Estratto =>
Il problema allora non sta nelle chiacchiere di questi giorni, ma nella "cruna dell'ago", la porta per la salvezza che si fa sempre più stretta.
Eppure la possibilità di fare qualcosa di incisivo, con l'entrata nell'euro e con la drastica riduzione degli interessi sul debito pubblico, l'abbiamo avuta a suo tempo, ma l'abbiamo gettata alle ortiche.
 
Ed è successo perché fondamentalmente non crediamo negli elementi e nelle idee che fanno civile una nazione.
Non crediamo nella scienza, preferiamo gli astrologi e suoi derivati.
Non crediamo nella formazione, tanto che non investiamo nel modo giusto nella scuola.
Non crediamo nei giovani, abbiamo infatti la classe dirigente più vecchia d'Europa se non del mondo.
Non crediamo nell'etica in politica che consideriamo debolezza, infatti la facciamo gestire a chi è dotato di carisma personale, di cinismo e di opportunismo scambiandoli per capacità di leadership.
Infine, e soprattutto, non crediamo nella comunità che consideriamo come campo da razziare, valendo per noi solo l'eterno egoistico refrain del "tengo famiglia".
 
Se gli italiani hanno queste idee del mondo, non possiamo pretendere che la classe politica sia molto diversa.
Essa è l'espressione diretta dei nostri modelli mentali, effetto non causa dei nostri mali. I nostri rappresentanti cambieranno solo quando cambieremo modo di pensare.

I modelli mentali si creano in gioventù, sono legati strettamente alla formazione scolastica.
Volere il cambiamento di una società significa prima di tutto riformare il luogo e le attività della scuola.
Sfortunatamente una delle istituzioni più bistrattate è proprio quella scolastica, struttura progettata per i professori e non per gli studenti, spesso infestata di mediocri senza arte né parte, carrozzone in cui regna incontrastato il nepotismo, la mancanza di produttività, l'insofferenza per l'innovazione, l'impreparazione alla didattica, dove non si forgiano le nuove leve ma si progettano le loro future frustrazioni e dove quei pochi professori che si impegnano si sentono tutti i giorni presi in giro dai colleghi che sottovoce, insinuando, dicono loro: "ma chi te lo fa fare".
 
Per liberarci di questi fardelli dovremmo allora avere il coraggio di salvare almeno i nostri figli, investendo concretamente sulle generazioni future per cercare di farle passare, almeno loro, per la cruna dell'ago.

Dati forniti =>
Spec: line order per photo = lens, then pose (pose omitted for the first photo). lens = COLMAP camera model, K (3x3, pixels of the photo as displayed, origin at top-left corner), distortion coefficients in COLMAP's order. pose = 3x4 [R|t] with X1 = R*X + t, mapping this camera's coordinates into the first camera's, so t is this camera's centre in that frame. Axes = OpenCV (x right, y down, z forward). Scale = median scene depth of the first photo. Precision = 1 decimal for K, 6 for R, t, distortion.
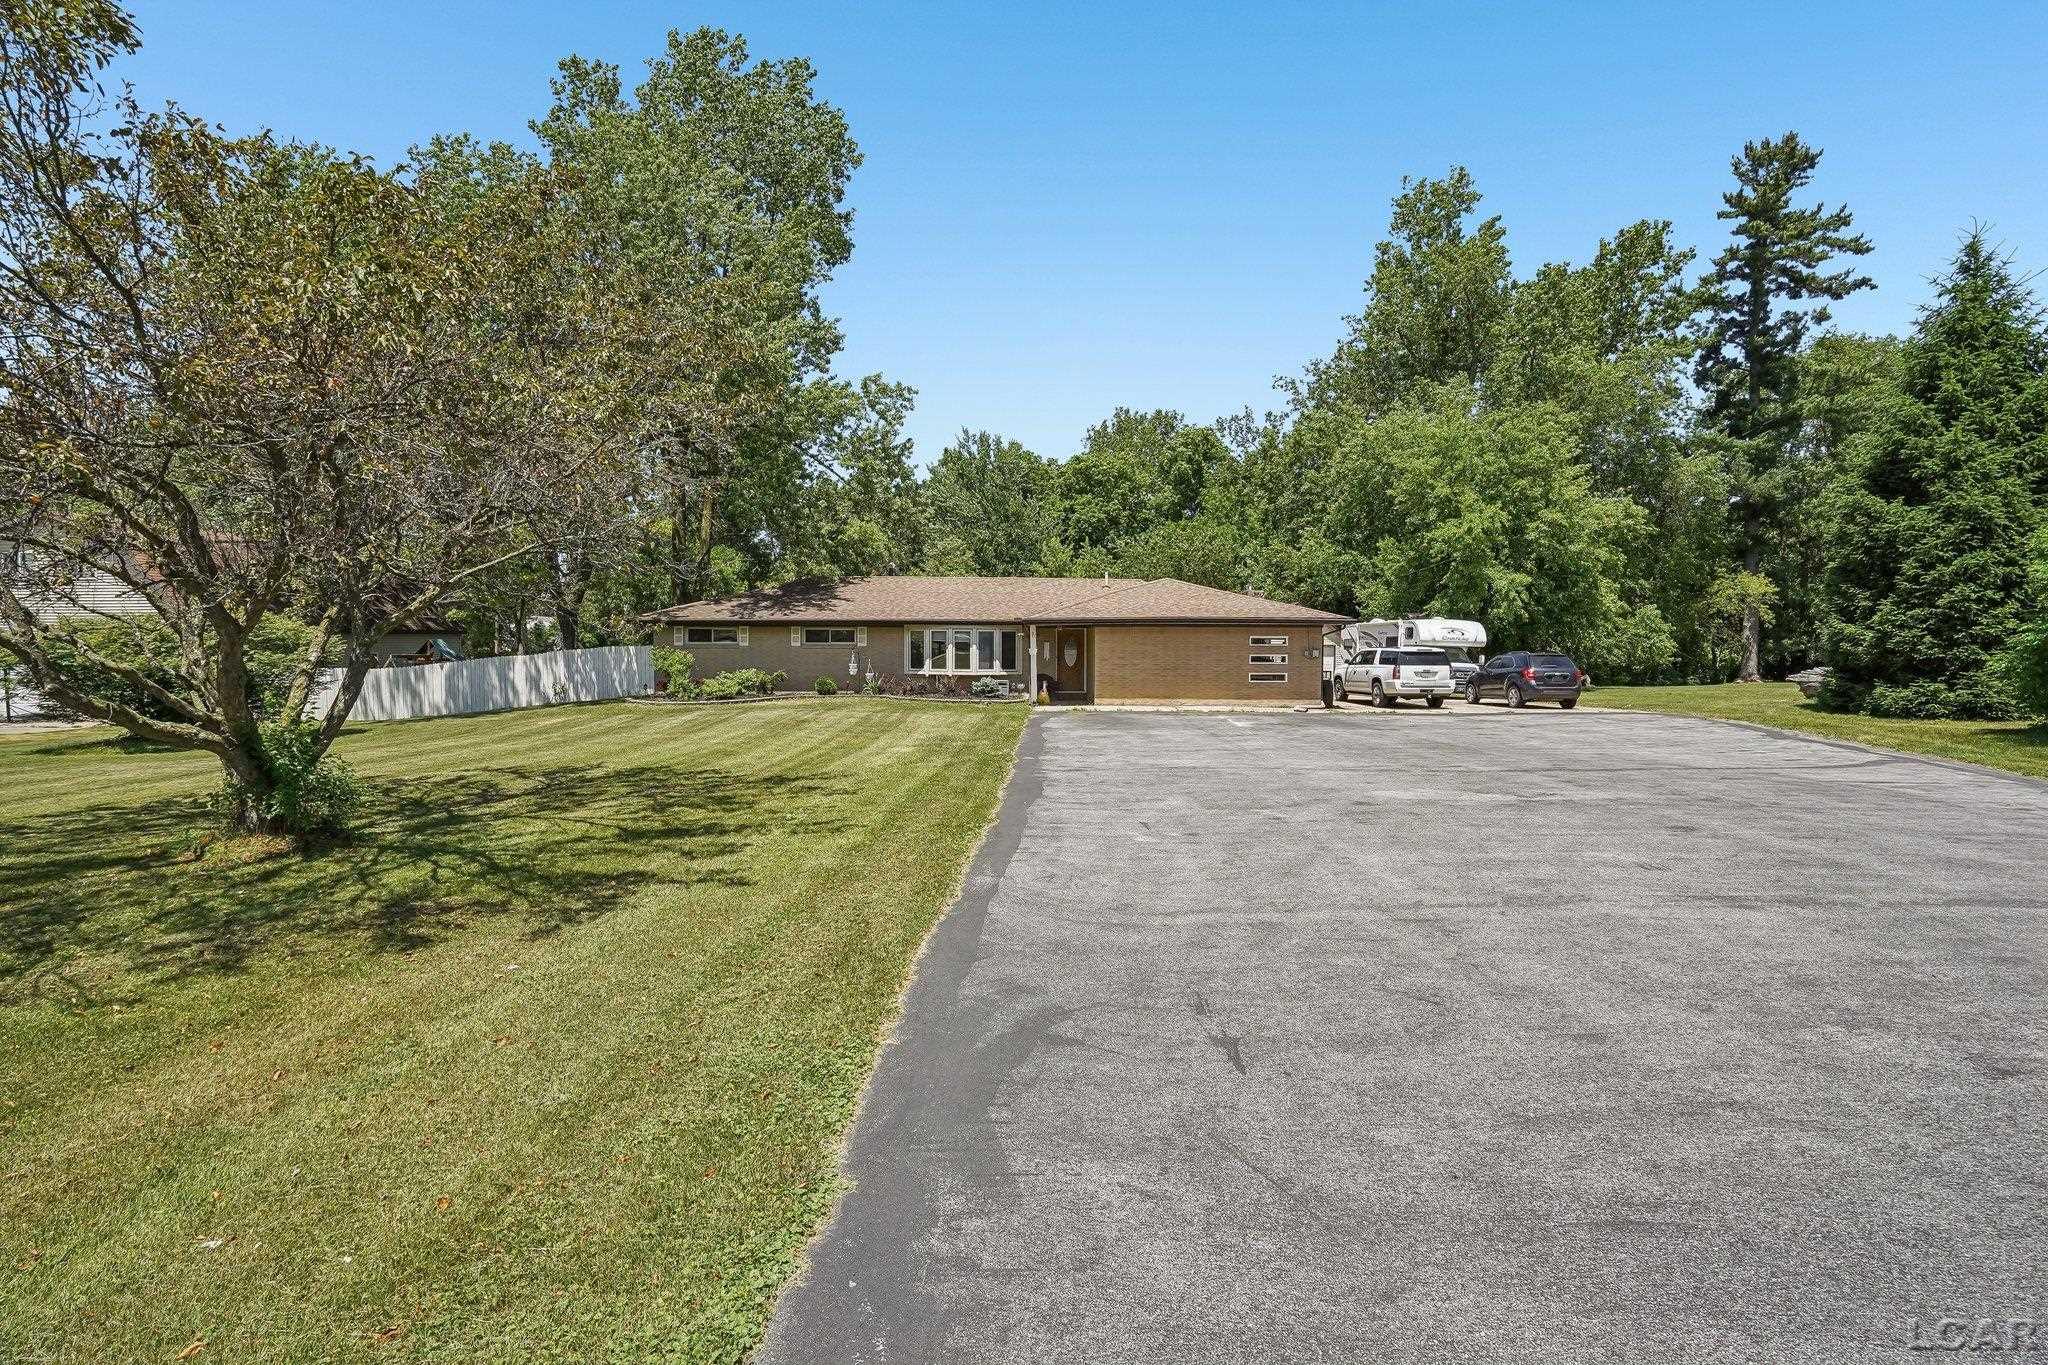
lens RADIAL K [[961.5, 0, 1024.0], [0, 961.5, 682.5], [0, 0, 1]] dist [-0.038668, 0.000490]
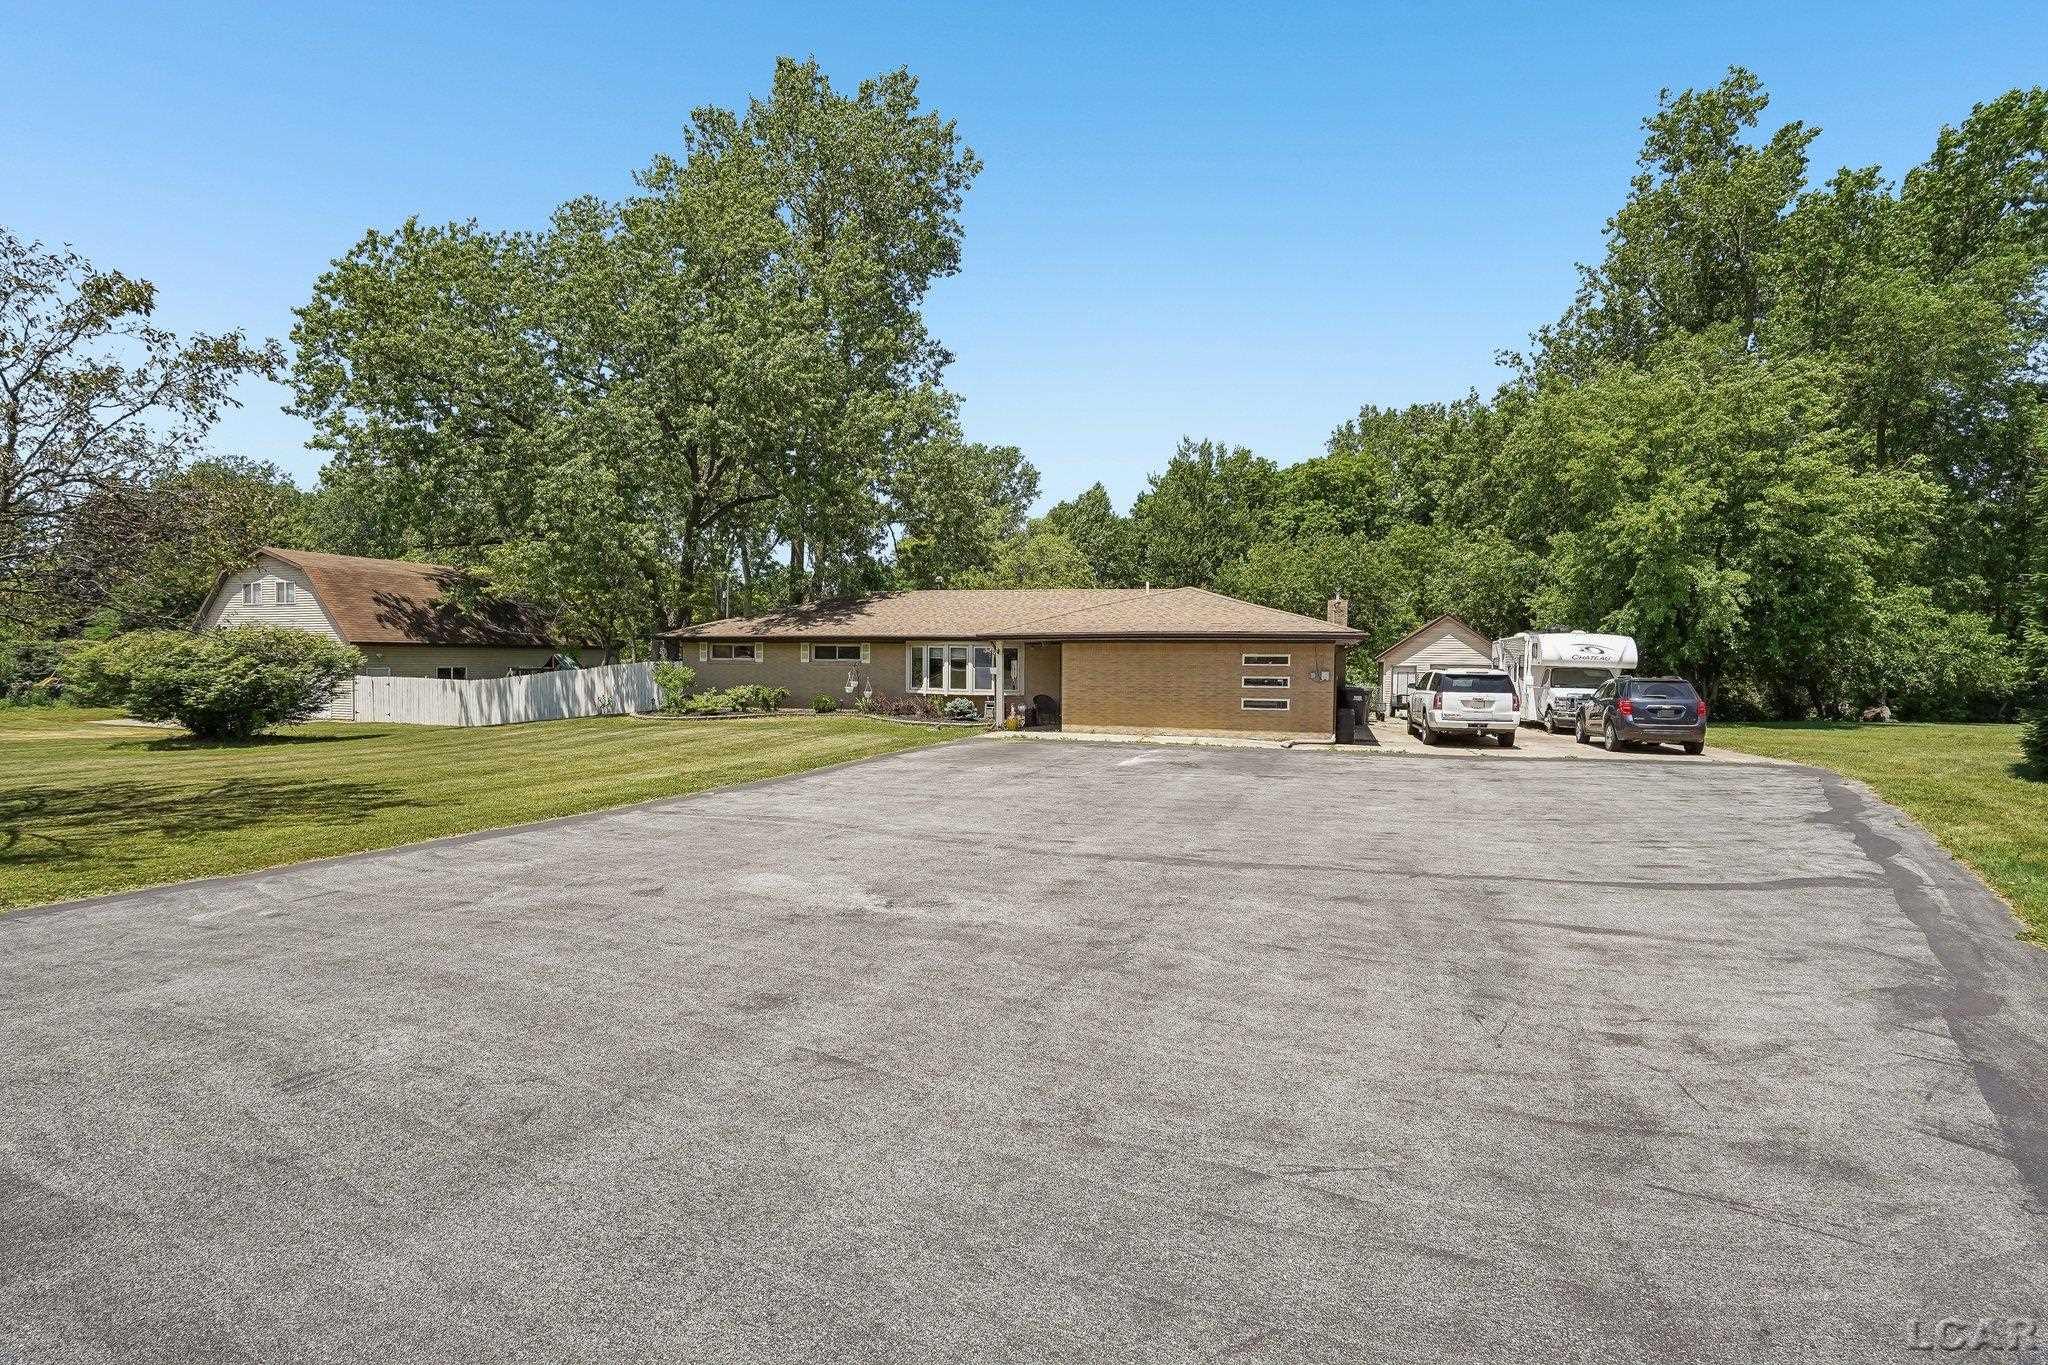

Descrizione del problema => Secondo l'estratto sulla società italiana, a chi facciamo gestire l'etica in politica?

Risultato esercizio => A chi è dotato di carisma personale, di cinismo e di opportunismo.